Thank you for your comments. I am so glad I am not the only one that has laid in bed for days, not wanting to eat, not able to sleep. Talking without tears welling up is impossible. I do not know how to get over this.

I do know that when my beloved Babe died in 2006 after 12 years I was devasted beyond belief. I rushed right out and got Bella. To be honest Bella was Babe's replacement. I showered Bella with everything that Babe didn't have.

When Bella died this Saturday I began the process of mourning not only her but finally mourning Babe. I understand about wanting to get another dog to love, but believe me I am suffering doubly because I didn't allow enough time to pass between Babe's death and getting Bella. I don't know if I can ever go through this grief again. Today is my first day at work and I'm not doing well at all. I guess every day will be better, but not right now.

We memorialized Babe by getting her a tree and a bench in the park we always walked her, now we are getting a second plaque for Bella and placing it beside Babe's....

Thinking of you, Lisa

Jazz
by: Lisa

I just read your memorial about Jazz. I lost my Bella on Saturday, March 28, 2009, suddenly. She was fine one hour, wagging her tail and loving laugh as usual and an hour later she was in her bed as if she was looking outside and put her head down and died peacefully.

She was only 2 1/2 years old. No signs of anything. She had been to the vet for regular physical and was given a clean bill of health.

I am lost, sad and empty. Numbness is just an understatement of how I feel right now. We said when we got Bella she hit pay dirt because she would be treated like a queen and she was.

So reading your story is sad and my heart is hurting for you too. If you ever want to write me directly my email is lalexanderbluiz@yahoo.com

I will be praying for you.

Lisa

Jazz
by: tom

I am so sorry for your loss. I lost my Ned yesterday. He was 9 1/2 years young. I hope you got as much comfort as I did writing my tribute to my friend and companion.

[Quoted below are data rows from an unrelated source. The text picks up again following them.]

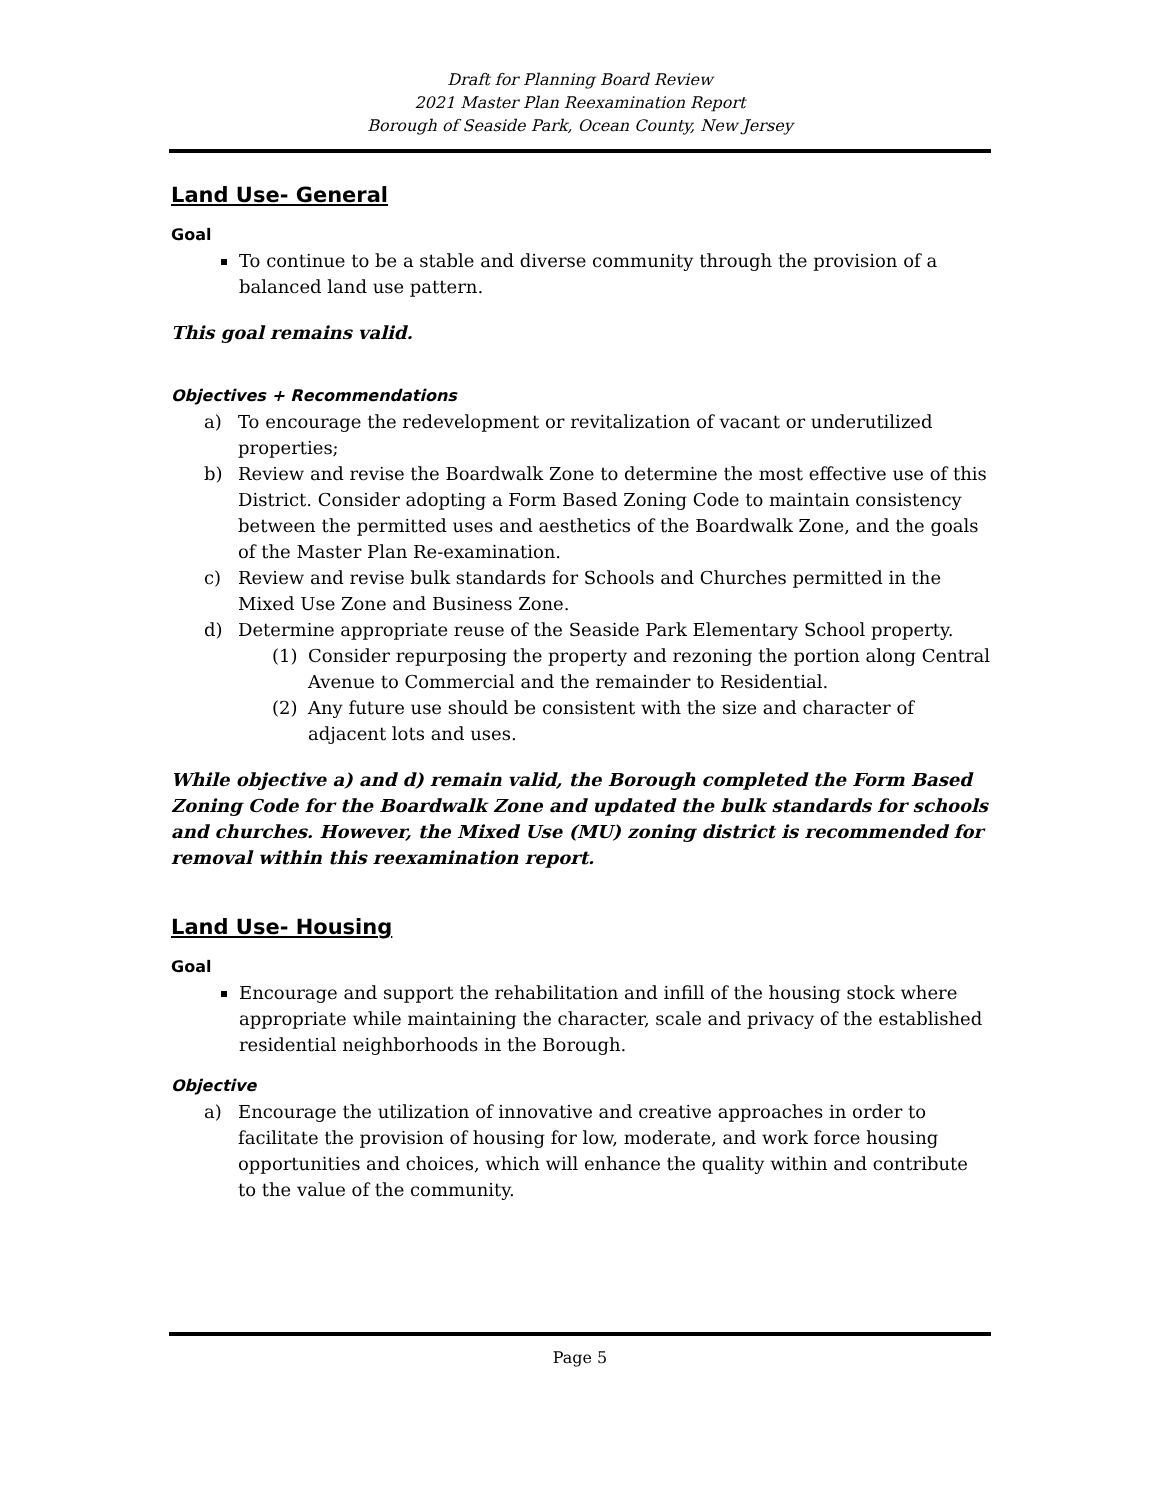Draft for Planning Board Review
2021 Master Plan Reexamination Report
Borough of Seaside Park, Ocean County, New Jersey
Land Use- General
Goal
To continue to be a stable and diverse community through the provision of a balanced land use pattern.
This goal remains valid.
Objectives + Recommendations
a) To encourage the redevelopment or revitalization of vacant or underutilized properties;
b) Review and revise the Boardwalk Zone to determine the most effective use of this District. Consider adopting a Form Based Zoning Code to maintain consistency between the permitted uses and aesthetics of the Boardwalk Zone, and the goals of the Master Plan Re-examination.
c) Review and revise bulk standards for Schools and Churches permitted in the Mixed Use Zone and Business Zone.
d) Determine appropriate reuse of the Seaside Park Elementary School property.
(1) Consider repurposing the property and rezoning the portion along Central Avenue to Commercial and the remainder to Residential.
(2) Any future use should be consistent with the size and character of adjacent lots and uses.
While objective a) and d) remain valid, the Borough completed the Form Based Zoning Code for the Boardwalk Zone and updated the bulk standards for schools and churches. However, the Mixed Use (MU) zoning district is recommended for removal within this reexamination report.
Land Use- Housing
Goal
Encourage and support the rehabilitation and infill of the housing stock where appropriate while maintaining the character, scale and privacy of the established residential neighborhoods in the Borough.
Objective
a) Encourage the utilization of innovative and creative approaches in order to facilitate the provision of housing for low, moderate, and work force housing opportunities and choices, which will enhance the quality within and contribute to the value of the community.
Page 5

I too am devastated and can not stop crying. His last night at home, he went outside and walked the property like always. I knew he did not feel well. When he got to the porch, he looked into the night and pumped up like his old self, his tail perked up and he let out 2 big barks that he had not done in awhile. He turned and looked at me with those big brown eyes, then trotted into the house. The next day I took him to the vet, where he passed away on his own from pneumonia.

Jazz
by: Anonymous

I'm so sorry for your loss and your pain. We lost Spanky unexpectedly last November and I still cry. We have since adopted two puppies that have helped us mend our broken hearts and smile again. Our babies that we've lost will never be replaced but I believe they would want us to love again. Best wishes to you.

Spanky's Family

Jazz and our Rikki
by: Sam & Shirley Lasley

Your story touched our hearts, as we too had a best friend and constant companion for 16 years, after getting our Rikki, whose owner was starving her to death. Even though we didn't want her at first, our eyes locked with hers and we were in love.

We rarely post comments on this site, but your story of how Jazz went to the Vet so quietly, as if he knew and accepted what was coming, was exactly what our Rikki did.

Always before, Rikki put up a fight about going to the Vet and wanted to leave (escape) as soon as possible, but when we had to have her euthanized due to blindness, arthritis, an intestinal problem and deafness, she too laid in my arms and went quietly as if she knew what was to come and was ready. She kissed us both on the nose, took the needle, and then died in my arms.

We miss her daily and it has now been over 3 months. Time may make it a little more bearable, but we don't yet know when.